One last point should be mentioned which seems to be not understood by many who also tried to solve the problem: the program is a Dos-Program. And under Dos any running program has the whole processor (and FPU!) for its calculations alone. There is no task switcher, no dispatcher, no scheduler, no counters, no services, no background tasks, no indexer, no...... To give you a notion: do a ctrl-alt-del. (You will see around 40 programs running.) Yes, the inner workings of a multi-task/multi-user-system is today for a phycisist or mathematician as essential as has been for centuries the intime knowledge of a slide rule, integral calculus, series expansion, differentiation, matrix/vector calculation..... (I have written a book on it, so it is for me unfair easy to state this). The same is true for the compiler that you use. Although compilers are very mature these days, there are still some trap-doors to fall in. The only drawback in writing a program like this under Dos was that you had to write your 'graphical environment' completely by yourself. And without graphical output such programs are really hard to debug.

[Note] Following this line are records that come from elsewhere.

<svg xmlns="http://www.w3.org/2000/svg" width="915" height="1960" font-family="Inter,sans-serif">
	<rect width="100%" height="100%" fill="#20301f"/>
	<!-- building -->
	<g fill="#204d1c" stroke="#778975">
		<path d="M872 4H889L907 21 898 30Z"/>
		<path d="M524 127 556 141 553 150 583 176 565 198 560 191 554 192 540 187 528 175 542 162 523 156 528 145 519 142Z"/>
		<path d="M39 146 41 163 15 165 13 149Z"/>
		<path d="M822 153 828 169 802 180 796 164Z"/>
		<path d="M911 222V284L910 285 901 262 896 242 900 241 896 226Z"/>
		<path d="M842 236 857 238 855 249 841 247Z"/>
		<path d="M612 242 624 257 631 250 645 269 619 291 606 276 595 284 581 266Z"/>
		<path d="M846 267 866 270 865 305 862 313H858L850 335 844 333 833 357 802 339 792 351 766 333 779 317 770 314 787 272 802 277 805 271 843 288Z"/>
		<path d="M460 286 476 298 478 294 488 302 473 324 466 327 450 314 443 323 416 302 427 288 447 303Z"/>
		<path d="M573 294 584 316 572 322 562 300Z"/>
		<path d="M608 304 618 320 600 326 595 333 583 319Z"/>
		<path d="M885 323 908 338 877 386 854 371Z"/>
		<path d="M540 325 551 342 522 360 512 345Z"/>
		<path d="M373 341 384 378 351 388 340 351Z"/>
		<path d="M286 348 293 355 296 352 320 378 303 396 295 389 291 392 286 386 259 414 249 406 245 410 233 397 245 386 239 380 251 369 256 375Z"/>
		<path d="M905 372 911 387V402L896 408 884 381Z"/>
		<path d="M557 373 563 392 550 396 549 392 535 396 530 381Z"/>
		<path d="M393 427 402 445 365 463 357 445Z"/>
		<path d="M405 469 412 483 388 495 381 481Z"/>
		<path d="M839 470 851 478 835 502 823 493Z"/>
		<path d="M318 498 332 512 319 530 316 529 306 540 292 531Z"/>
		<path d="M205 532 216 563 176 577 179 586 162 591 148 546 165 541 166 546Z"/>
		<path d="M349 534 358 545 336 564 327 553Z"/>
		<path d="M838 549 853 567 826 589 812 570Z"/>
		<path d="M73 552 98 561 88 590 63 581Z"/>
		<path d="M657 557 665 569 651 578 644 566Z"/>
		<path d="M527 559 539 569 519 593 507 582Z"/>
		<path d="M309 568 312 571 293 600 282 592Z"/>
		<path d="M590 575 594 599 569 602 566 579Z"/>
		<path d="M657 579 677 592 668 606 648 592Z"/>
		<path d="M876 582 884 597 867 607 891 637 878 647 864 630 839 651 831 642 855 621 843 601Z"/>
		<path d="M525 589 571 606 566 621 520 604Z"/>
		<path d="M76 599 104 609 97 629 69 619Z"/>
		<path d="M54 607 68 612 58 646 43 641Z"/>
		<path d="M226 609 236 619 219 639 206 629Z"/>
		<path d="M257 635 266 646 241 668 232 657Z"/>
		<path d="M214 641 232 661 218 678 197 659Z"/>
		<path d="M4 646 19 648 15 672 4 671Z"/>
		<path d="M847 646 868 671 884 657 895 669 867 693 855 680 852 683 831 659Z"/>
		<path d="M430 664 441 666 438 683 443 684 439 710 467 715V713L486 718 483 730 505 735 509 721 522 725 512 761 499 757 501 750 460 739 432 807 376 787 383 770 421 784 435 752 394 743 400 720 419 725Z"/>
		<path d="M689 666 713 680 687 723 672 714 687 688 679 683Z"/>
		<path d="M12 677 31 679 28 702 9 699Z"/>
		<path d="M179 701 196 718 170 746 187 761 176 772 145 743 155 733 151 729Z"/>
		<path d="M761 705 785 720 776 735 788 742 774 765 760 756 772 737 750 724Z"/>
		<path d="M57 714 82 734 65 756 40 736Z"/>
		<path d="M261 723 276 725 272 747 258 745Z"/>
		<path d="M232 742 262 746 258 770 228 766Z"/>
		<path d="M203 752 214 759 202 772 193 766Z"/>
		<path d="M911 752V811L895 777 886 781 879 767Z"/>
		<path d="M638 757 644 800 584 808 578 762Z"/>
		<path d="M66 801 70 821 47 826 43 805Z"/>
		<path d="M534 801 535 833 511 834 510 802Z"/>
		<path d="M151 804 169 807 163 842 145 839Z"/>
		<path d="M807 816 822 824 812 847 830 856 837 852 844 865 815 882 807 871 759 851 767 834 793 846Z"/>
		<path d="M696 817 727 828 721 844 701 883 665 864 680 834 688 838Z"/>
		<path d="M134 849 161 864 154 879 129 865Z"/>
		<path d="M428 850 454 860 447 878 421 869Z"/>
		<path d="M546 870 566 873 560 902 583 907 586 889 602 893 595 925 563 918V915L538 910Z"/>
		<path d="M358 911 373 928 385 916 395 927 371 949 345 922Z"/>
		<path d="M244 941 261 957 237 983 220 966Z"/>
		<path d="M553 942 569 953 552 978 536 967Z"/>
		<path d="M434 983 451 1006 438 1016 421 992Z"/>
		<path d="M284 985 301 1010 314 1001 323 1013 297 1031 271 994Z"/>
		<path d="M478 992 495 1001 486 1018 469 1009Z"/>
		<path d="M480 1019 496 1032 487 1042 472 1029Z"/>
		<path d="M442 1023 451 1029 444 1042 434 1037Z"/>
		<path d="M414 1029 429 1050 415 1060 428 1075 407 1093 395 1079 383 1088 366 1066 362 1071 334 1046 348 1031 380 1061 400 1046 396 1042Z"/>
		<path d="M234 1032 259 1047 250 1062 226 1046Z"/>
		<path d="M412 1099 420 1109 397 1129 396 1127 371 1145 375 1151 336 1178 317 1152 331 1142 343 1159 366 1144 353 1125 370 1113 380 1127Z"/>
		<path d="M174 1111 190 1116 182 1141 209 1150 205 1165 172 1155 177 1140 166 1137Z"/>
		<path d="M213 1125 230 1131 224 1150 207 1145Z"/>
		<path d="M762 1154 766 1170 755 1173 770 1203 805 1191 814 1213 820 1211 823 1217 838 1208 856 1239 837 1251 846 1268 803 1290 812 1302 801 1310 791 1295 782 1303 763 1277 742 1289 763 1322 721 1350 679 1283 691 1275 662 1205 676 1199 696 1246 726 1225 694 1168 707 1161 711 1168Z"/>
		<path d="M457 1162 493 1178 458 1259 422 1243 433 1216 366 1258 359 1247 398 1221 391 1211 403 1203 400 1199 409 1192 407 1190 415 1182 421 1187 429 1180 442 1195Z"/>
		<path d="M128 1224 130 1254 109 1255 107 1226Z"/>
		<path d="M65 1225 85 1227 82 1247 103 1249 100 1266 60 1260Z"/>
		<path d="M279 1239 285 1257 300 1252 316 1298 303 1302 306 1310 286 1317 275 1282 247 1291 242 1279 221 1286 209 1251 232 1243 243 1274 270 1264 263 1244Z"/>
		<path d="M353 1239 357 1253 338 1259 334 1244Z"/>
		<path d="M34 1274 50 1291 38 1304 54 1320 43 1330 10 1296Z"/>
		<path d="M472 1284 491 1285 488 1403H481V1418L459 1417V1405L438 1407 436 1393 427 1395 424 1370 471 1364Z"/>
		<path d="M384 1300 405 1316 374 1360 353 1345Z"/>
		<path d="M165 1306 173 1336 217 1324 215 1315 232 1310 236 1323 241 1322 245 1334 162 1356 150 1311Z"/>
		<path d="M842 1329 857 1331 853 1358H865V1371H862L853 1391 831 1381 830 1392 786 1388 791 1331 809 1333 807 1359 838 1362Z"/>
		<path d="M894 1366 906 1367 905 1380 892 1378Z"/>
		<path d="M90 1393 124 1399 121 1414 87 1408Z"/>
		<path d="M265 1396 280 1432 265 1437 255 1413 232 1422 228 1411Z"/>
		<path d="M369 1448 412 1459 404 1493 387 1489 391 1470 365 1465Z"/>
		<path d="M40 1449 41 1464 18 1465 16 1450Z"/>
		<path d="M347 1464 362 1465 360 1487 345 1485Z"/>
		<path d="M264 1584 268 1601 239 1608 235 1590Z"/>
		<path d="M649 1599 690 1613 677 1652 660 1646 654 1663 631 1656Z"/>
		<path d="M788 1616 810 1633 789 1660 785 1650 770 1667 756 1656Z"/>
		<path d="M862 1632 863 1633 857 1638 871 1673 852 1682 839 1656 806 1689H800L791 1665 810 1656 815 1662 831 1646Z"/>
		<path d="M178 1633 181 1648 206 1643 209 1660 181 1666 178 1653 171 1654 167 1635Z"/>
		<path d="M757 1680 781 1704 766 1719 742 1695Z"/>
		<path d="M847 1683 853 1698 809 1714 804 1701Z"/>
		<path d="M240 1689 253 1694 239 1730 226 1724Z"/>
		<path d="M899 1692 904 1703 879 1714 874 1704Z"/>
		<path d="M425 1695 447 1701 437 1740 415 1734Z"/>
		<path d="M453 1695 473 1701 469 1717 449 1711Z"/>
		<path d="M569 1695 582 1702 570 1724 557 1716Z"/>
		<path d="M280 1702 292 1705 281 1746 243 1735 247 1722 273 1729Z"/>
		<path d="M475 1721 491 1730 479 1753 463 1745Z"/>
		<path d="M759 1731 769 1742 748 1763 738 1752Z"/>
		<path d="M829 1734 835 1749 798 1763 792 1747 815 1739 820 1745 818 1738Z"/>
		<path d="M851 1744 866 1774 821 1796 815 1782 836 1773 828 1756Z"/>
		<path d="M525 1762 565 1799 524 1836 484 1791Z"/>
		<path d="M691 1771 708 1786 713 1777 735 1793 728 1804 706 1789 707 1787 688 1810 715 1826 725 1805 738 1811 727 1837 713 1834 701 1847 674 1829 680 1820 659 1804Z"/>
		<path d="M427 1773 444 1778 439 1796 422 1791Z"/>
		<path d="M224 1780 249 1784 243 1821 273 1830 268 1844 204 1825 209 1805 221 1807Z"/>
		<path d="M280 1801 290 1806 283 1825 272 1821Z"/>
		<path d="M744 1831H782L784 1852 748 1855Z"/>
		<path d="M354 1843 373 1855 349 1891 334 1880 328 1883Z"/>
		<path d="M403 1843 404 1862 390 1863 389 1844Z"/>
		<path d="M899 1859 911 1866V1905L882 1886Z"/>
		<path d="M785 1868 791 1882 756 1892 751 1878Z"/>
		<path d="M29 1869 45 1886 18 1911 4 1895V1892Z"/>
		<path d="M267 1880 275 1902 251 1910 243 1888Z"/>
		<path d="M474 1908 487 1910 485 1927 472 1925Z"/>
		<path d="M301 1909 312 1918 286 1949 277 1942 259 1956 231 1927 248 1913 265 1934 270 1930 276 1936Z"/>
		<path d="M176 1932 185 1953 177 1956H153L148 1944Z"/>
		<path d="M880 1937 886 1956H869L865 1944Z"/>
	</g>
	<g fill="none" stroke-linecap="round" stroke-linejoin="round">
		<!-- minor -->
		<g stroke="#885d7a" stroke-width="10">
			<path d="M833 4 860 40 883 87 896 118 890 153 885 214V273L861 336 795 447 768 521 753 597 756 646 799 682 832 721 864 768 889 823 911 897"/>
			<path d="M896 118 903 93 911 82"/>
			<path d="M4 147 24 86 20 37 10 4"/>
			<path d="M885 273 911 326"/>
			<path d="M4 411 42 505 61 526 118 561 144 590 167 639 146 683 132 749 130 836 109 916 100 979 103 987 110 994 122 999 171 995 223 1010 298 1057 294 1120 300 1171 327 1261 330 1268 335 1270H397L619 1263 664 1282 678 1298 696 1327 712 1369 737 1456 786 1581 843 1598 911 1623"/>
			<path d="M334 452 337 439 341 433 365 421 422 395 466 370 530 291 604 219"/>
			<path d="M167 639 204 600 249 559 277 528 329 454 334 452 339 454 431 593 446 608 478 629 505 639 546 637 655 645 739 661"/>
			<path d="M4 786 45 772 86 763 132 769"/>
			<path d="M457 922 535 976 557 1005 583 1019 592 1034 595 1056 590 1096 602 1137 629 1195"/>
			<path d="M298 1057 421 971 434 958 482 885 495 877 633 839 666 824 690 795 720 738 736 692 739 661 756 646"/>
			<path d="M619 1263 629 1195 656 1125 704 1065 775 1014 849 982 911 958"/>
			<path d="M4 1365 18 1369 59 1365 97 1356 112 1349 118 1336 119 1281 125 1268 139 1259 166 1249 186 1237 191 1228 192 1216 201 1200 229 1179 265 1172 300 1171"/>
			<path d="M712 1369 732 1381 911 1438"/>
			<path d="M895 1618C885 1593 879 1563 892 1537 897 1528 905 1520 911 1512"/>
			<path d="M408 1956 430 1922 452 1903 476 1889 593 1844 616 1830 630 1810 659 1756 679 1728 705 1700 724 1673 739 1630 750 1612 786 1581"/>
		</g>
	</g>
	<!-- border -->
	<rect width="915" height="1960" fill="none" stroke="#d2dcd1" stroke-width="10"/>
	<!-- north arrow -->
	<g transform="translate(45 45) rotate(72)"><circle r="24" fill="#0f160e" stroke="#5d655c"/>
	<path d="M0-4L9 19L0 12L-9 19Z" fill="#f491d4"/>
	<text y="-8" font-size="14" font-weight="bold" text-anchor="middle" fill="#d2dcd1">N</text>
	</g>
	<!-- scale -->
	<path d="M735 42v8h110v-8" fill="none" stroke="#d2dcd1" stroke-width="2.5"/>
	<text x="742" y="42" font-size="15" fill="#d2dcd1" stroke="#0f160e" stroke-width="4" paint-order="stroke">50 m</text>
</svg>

I never was very ambitious and had no fear that someone would outwit me, so I told freely all my friends the results the program delivers.

I had during the whole 1980s a study group together with many scientists from DESY, our local large scale accelerator for particle physics research here in Hamburg which works in very tight cooperation and exchange in manpower with the large scale accelerator at CERN in Geneva. They were just then developing for their own accelerator and the accelerator at CERN a 68.000 system for the detectors and my own computer company had developed in the beginning 1980s a Z80/Z800/Z8000 system and a NS16032/32332 system with comparable performance. At that time, it was completely open which of the various systems would win the race. And since all the hardware at that time with all the ASICs had a lot of timing problems, we shared our experiences to work around these errors. The same was true for the software, but even worse was that there was simply no software for the new processors. You had to start from scratch and write everything by yourself. That changed a lot in the end of the 1980s.

This study group ended in the mid 1980s but I had won some friends there. So it was quite naturally that they were under the first that I informed of the results that my program delivered: that the sun orbits around the gravitational center of our planetary system. "Incredibly, did they really forget to calculate this" was the most heard comment. And since astrophysics has not the best reputation  under particle physicist (unjustified as you can read on the history of the n-body-problem) I don't repeat the further comments here. So this news spread very quickly in whole DESY and in CERN in Geneva too. Telephone lines turned red hot for some minutes.

But I had also shown to some other friends of mine (all PhD-physicists) the results of my program of which at least one seemed he wanted to get undeserved merits afterwards.

 

 

I can't recall for sure when the site sunorbit.net and sunorbit.de were commited under my name. I remembered 2002 but there are links in the net which tell that it already existed in March 2001. It seems that it was even earlier comited, but I can't tell. (Just found the beginning of my sites on my harddisks: it was a homepage on Compuserve and shortly after on AOL in 1998. But the exact content is no more reconstructable.)